The query below plots the average daily broadcast-level Flesch readability score for CNN, MSNBC and Fox News for the past decade (smoothed using a 7-day rolling average) as computed by GNU style, with higher numbers indicating easier-to-understand texts and lower indicating harder texts. The Flesch score is not designed for the artificial sentence construction of spoken word transcripts, which explains why the values below are almost all above the Flesch score's traditional maximum value of 100.
Over the past decade, the average daily Flesch reading ease of Fox News broadcasts has been measurably higher than CNN and MSNBC, which track one another closer, suggesting that Fox News broadcasts are easier to understand, using shorter sentences with shorter and simpler words. However, it is important to remember when examining this graph that this could also be due to systematic differences in how Fox News transcribes its broadcasts, perhaps favoring shorter self-contained sentences while the other two channels prefer longer strung-together sentences. Either outcome cannot be discounted from the graph below.
Perhaps most noteworthy, however, is that decline in readability scores across all three channels from January 2014 through December 2014 and a slower decline through December 2017. It is unclear what might have driven such a systemic change across all three channels and this deserves further research.

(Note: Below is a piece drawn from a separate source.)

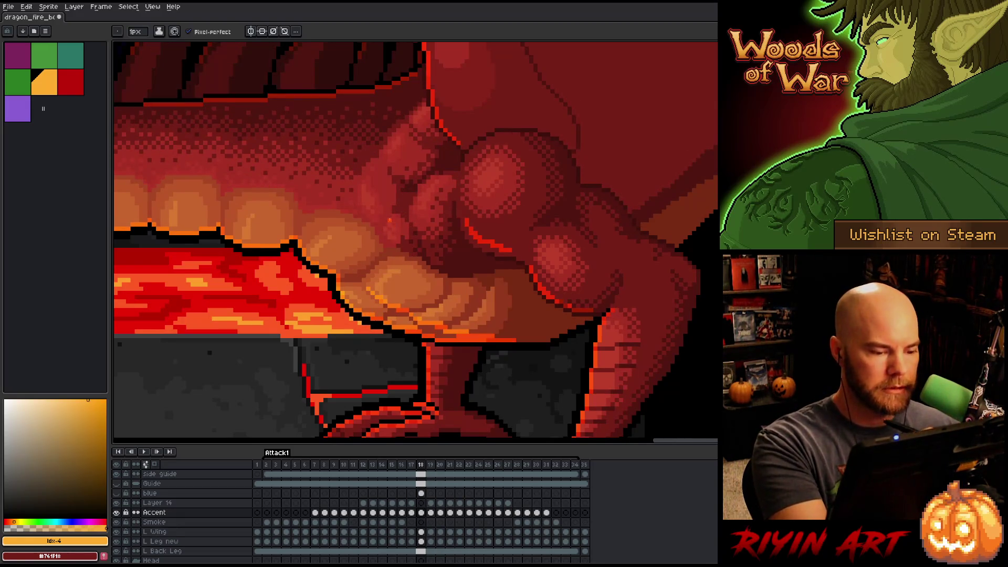
key(Left)
key(Right)
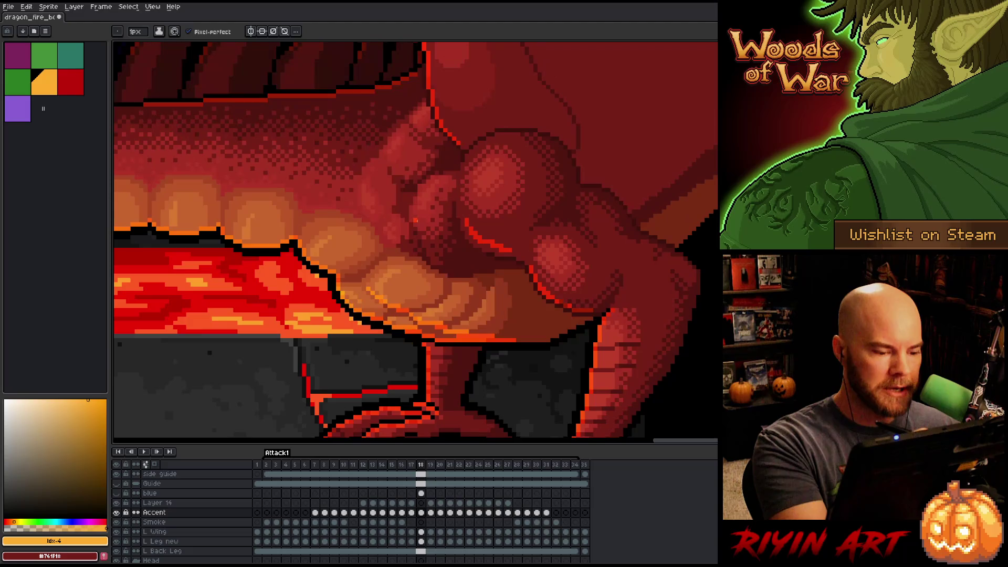
key(Left)
key(Left)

UPDATE (12/3/2020): We've produced a deep dive analysis of this curve suggesting it may be due to a shift in captioning workflows by their shared captioning vendor.

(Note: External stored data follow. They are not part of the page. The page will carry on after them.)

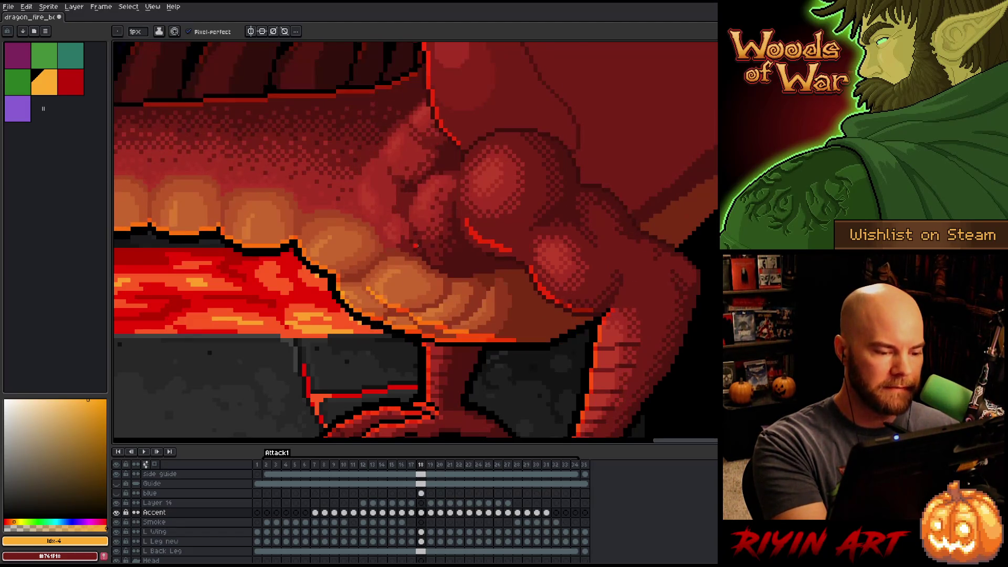
Compare frame 18's claw pose and belly rim against frame 19.
key(Right)
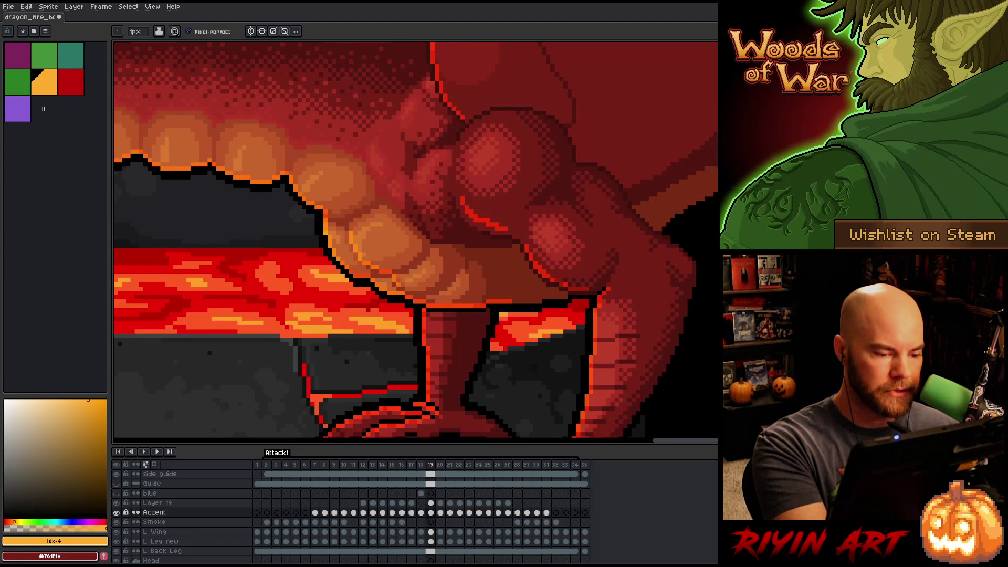
key(Left)
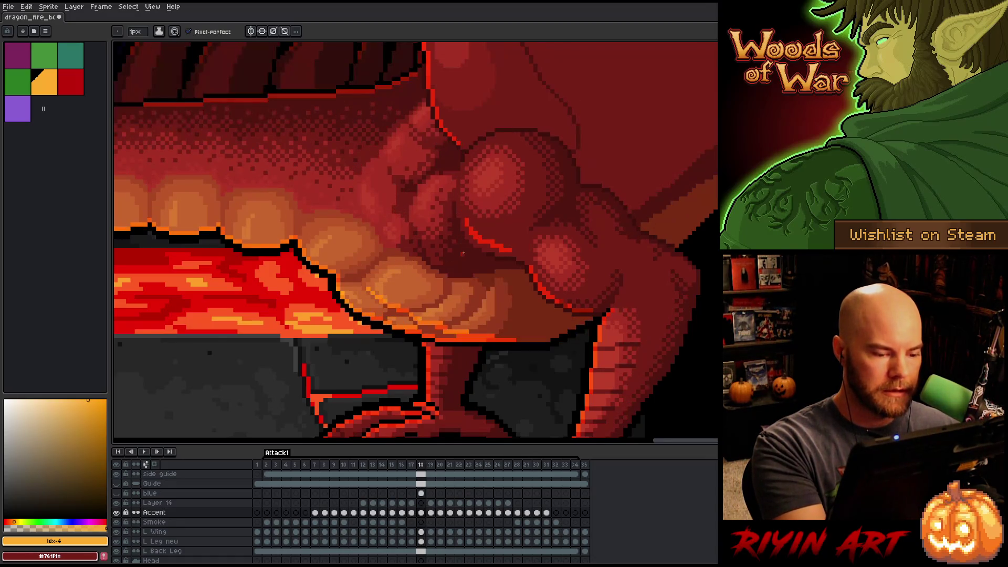
key(Right)
key(Left)
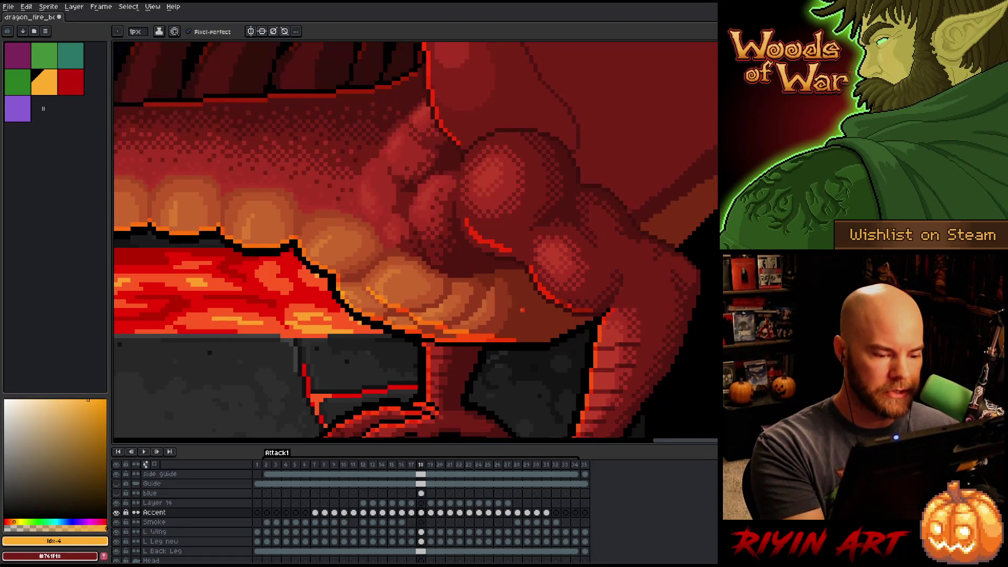
key(Right)
key(Left)
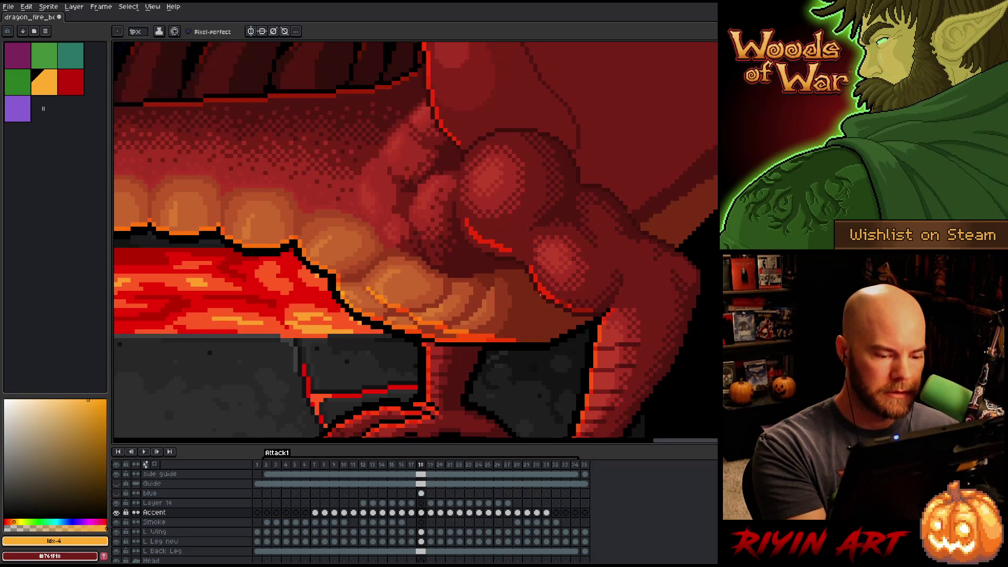
key(Right)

Computing the graph above took just a single SQL query in BigQuery:
select day, SUM(flesch_cnn) flesch_cnn, SUM(flesch_msnbc) flesch_msnbc, SUM(flesch_fox) flesch_fox from ( SELECT DATE(date) day, AVG(CAST(REGEXP_EXTRACT(readabilityScores, r'Flesch Index: (.*?)/') AS FLOAT64)) flesch_cnn, 0 flesch_msnbc, 0 flesch_fox FROM `gdelt-bq.gdeltv2.readability_iatv` WHERE station='CNN' and res='show' group by day UNION ALL SELECT DATE(date) day, 0 flesch_cnn, AVG(CAST(REGEXP_EXTRACT(readabilityScores, r'Flesch Index: (.*?)/') AS FLOAT64)) flesch_msnbc, 0 flesch_fox FROM `gdelt-bq.gdeltv2.readability_iatv` WHERE station='MSNBC' and res='show' group by day UNION ALL SELECT DATE(date) day, 0 flesch_cnn, 0 flesch_msnbc, AVG(CAST(REGEXP_EXTRACT(readabilityScores, r'Flesch Index: (.*?)/') AS FLOAT64)) flesch_fox FROM `gdelt-bq.gdeltv2.readability_iatv` WHERE station='FOXNEWS' and res='show' group by day ) group by day order by day asc
We're excited to see what fascinating trends you find in this dataset!